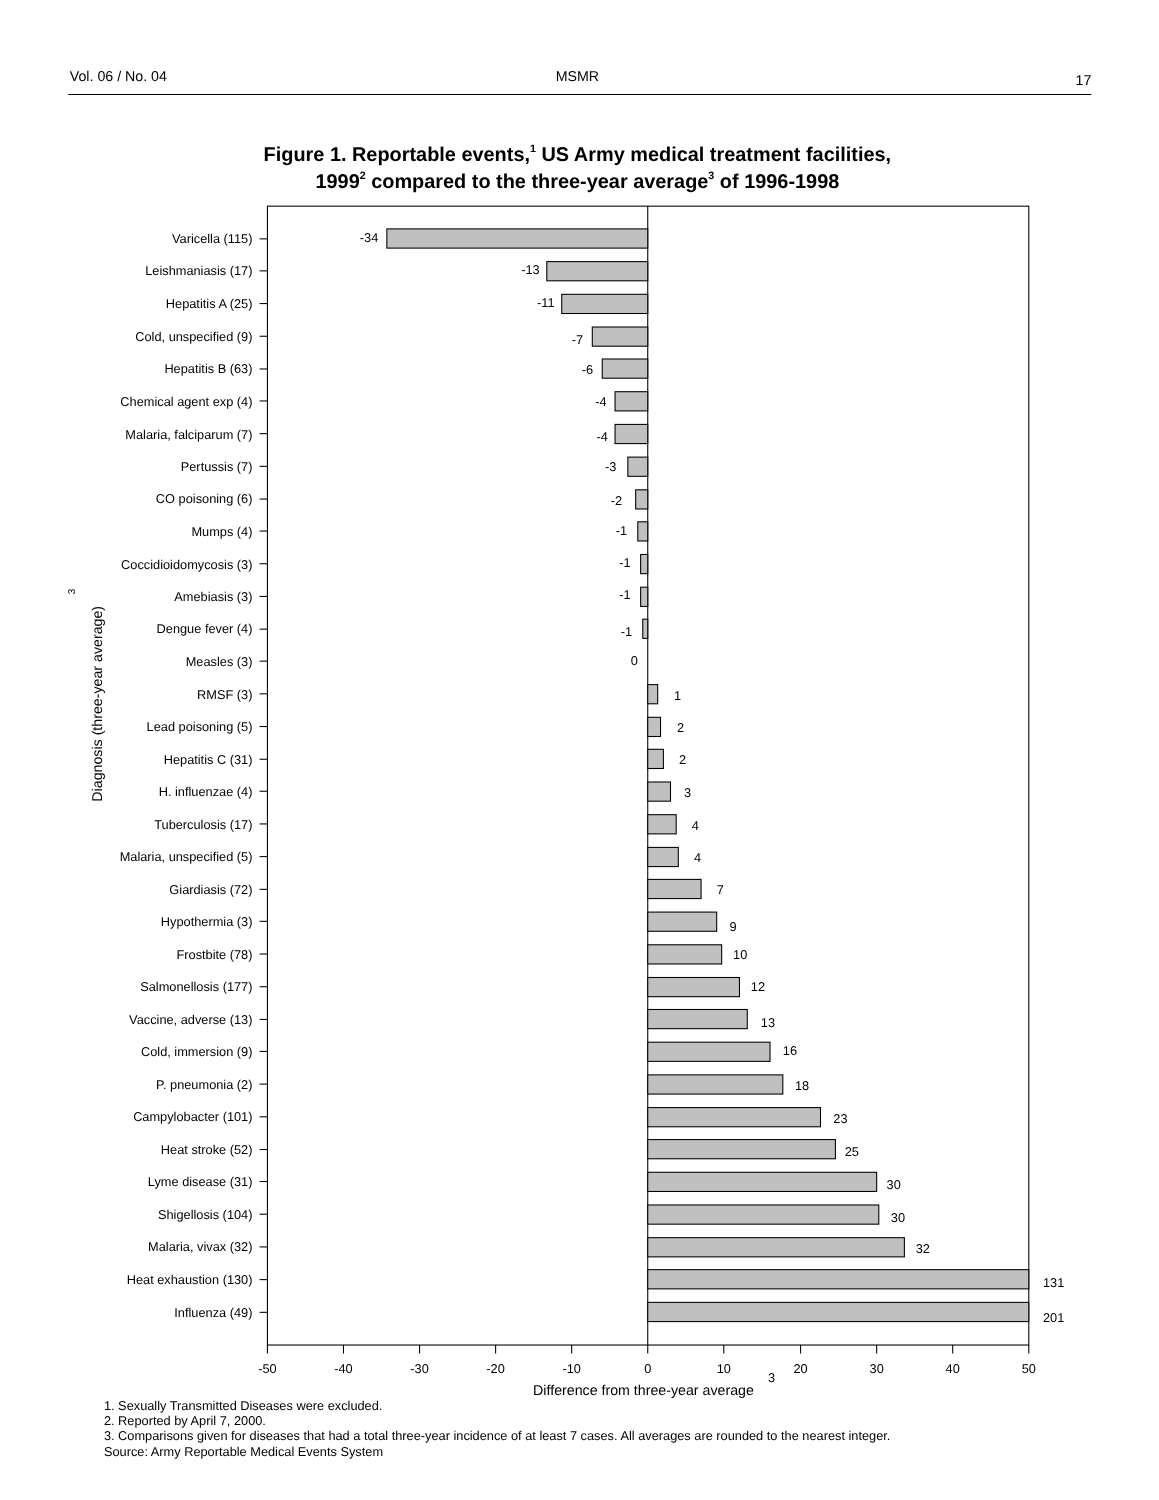Vol. 06 / No. 04
MSMR
17
Figure 1. Reportable events,1 US Army medical treatment facilities,
19992 compared to the three-year average3 of 1996-1998
Diagnosis (three-year average)
3
Varicella (115)
-34
Leishmaniasis (17)
-13
Hepatitis A (25)
-11
Cold, unspecified (9)
-7
Hepatitis B (63)
-6
Chemical agent exp (4)
-4
Malaria, falciparum (7)
-4
Pertussis (7)
-3
CO poisoning (6)
-2
Mumps (4)
-1
Coccidioidomycosis (3)
-1
Amebiasis (3)
-1
Dengue fever (4)
-1
Measles (3)
0
RMSF (3)
1
Lead poisoning (5)
2
Hepatitis C (31)
2
H. influenzae (4)
3
Tuberculosis (17)
4
Malaria, unspecified (5)
4
Giardiasis (72)
7
Hypothermia (3)
9
Frostbite (78)
10
Salmonellosis (177)
12
Vaccine, adverse (13)
13
Cold, immersion (9)
16
P. pneumonia (2)
18
Campylobacter (101)
23
Heat stroke (52)
25
Lyme disease (31)
30
Shigellosis (104)
30
Malaria, vivax (32)
32
Heat exhaustion (130)
131
Influenza (49)
201
-50
-40
-30
-20
-10
0
10
20
30
40
50
Difference from three-year average
3
1. Sexually Transmitted Diseases were excluded.
2. Reported by April 7, 2000.
3. Comparisons given for diseases that had a total three-year incidence of at least 7 cases. All averages are rounded to the nearest integer.
Source: Army Reportable Medical Events System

■ Task item: Count the lines above holding "three". Give only the number.

■ Solution for this task: 4